═══ PASSAGE FOR REVIEW
Around 150 million years ago, sauropods roamed the Earth, making them the largest ever land-dwelling species. The biggest of this species of dinosaur was the Argentinosaurus, stretching up to 35m in length and weighing up to 110 tonnes.
Then a comet struck the Earth, wiping out 95% of species and the biggest land inhabitants to have ever walked the terrain. Since then, nothing on land has grown to the size that can even compare to our giant reptilian ancestors.
The largest species at this moment in time is the African bush elephant with a length of 6m and an average weight of 4.9 tonnes - just 4.5% of the mass of the Argentinosaurus. As the dinosaurs died out, mammals grew in size and population over the next 65 million years but never reached the size of our predecessors, which dominated land before our kind took over.
The Paraceratherium – a relative of the modern day rhinoceros – was the largest ever land mammal, weighing in at 20 tonnes with a length of 7.4m, but still it would look a poodle if it were to stand next to the Argentinosaurus.
══════
═══ SOURCE DATA
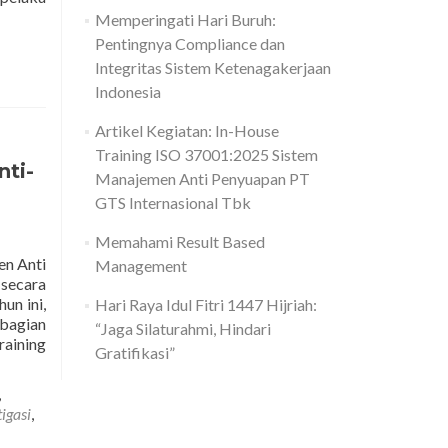
Memperingati Hari Buruh:
Pentingnya Compliance dan
Integritas Sistem Ketenagakerjaan
Indonesia
Artikel Kegiatan: In-House
Training ISO 37001:2025 Sistem
nti-
Manajemen Anti Penyuapan PT
GTS Internasional Tbk
Memahami Result Based
en Anti
Management
 secara
un ini,
Hari Raya Idul Fitri 1447 Hijriah:
bagian
“Jaga Silaturahmi, Hindari
aining
Gratifikasi”
,
igasi
,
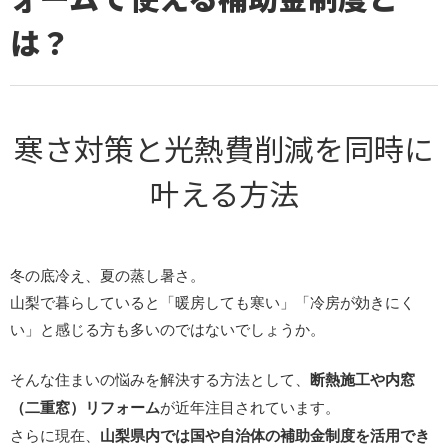
は？
寒さ対策と光熱費削減を同時に
叶える方法
冬の底冷え、夏の蒸し暑さ。
山梨で暮らしていると「暖房しても寒い」「冷房が効きにく
い」と感じる方も多いのではないでしょうか。
そんな住まいの悩みを解決する方法として、
断熱施工や内窓
（二重窓）リフォーム
が近年注目されています。
さらに現在、
山梨県内では国や自治体の補助金制度を活用でき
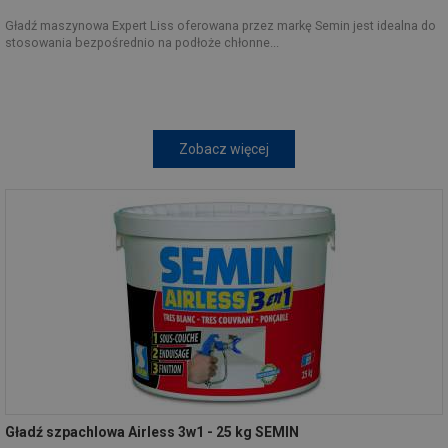
Gładź maszynowa Expert Liss oferowana przez markę Semin jest idealna do
stosowania bezpośrednio na podłoże chłonne...
Zobacz więcej
Gładź szpachlowa Airless 3w1 - 25 kg SEMIN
══════
*ASSIGNED TASK A*: Reproduce the passage on prehistoric land giants between "Then a comet" and "kind took over.", inclusive.
*ASSIGNED TASK B*: List every length and weight figure, in meters or tonnes, that the passage on prehistoric land giants gives.
*ASSIGNED TASK C*: Write the next part of the passage on prehistoric land giants, picking up after its final sentence.

*TASK ANSWER A*:
Then a comet struck the Earth, wiping out 95% of species and the biggest land inhabitants to have ever walked the terrain. Since then, nothing on land has grown to the size that can even compare to our giant reptilian ancestors.
The largest species at this moment in time is the African bush elephant with a length of 6m and an average weight of 4.9 tonnes - just 4.5% of the mass of the Argentinosaurus. As the dinosaurs died out, mammals grew in size and population over the next 65 million years but never reached the size of our predecessors, which dominated land before our kind took over.

*TASK ANSWER B*:
35m
110 tonnes
6m
4.9 tonnes
20 tonnes
7.4m

*TASK ANSWER C*:
So why is that? Why have we, mammals as a collective and the dominant force on Earth, failed to emulate the dinosaurs in terms of size?
One reason is because that we're warm blooded. We have the ability to regulate our own body temperature – otherwise known as endotherms. To keep our body temperature at a constant rate requires a lot of energy. In fact, if a mammal and a reptile were the same size, the mammal would be using 10 times more energy to keep the temperature at a constant rate.
Humans need a constant heat of around 37C just to keep on existing, whereas cold-blooded animals such as lizards and dinosaurs kept warm from the sun – giving them enough spare energy to put it into growing. Biologist Felisa Smith, of the University of Mexico, compiled a study on this subject. She highlights another reason for our pigmy size compared to the dinosaurs.
She explained in an interview with Earth Sky: "Our study suggests that the constraints acting on maximum body size of mammals were twofold. Temperatures constrains mammal evolution. Colder temps permit larger body sizes. That may mean that it has to do with heat loading. Maybe, when you get too big, you can't get rid of excess heat. The second one is land area, which is probably a proxy for energy that's available to support populations of really large animals."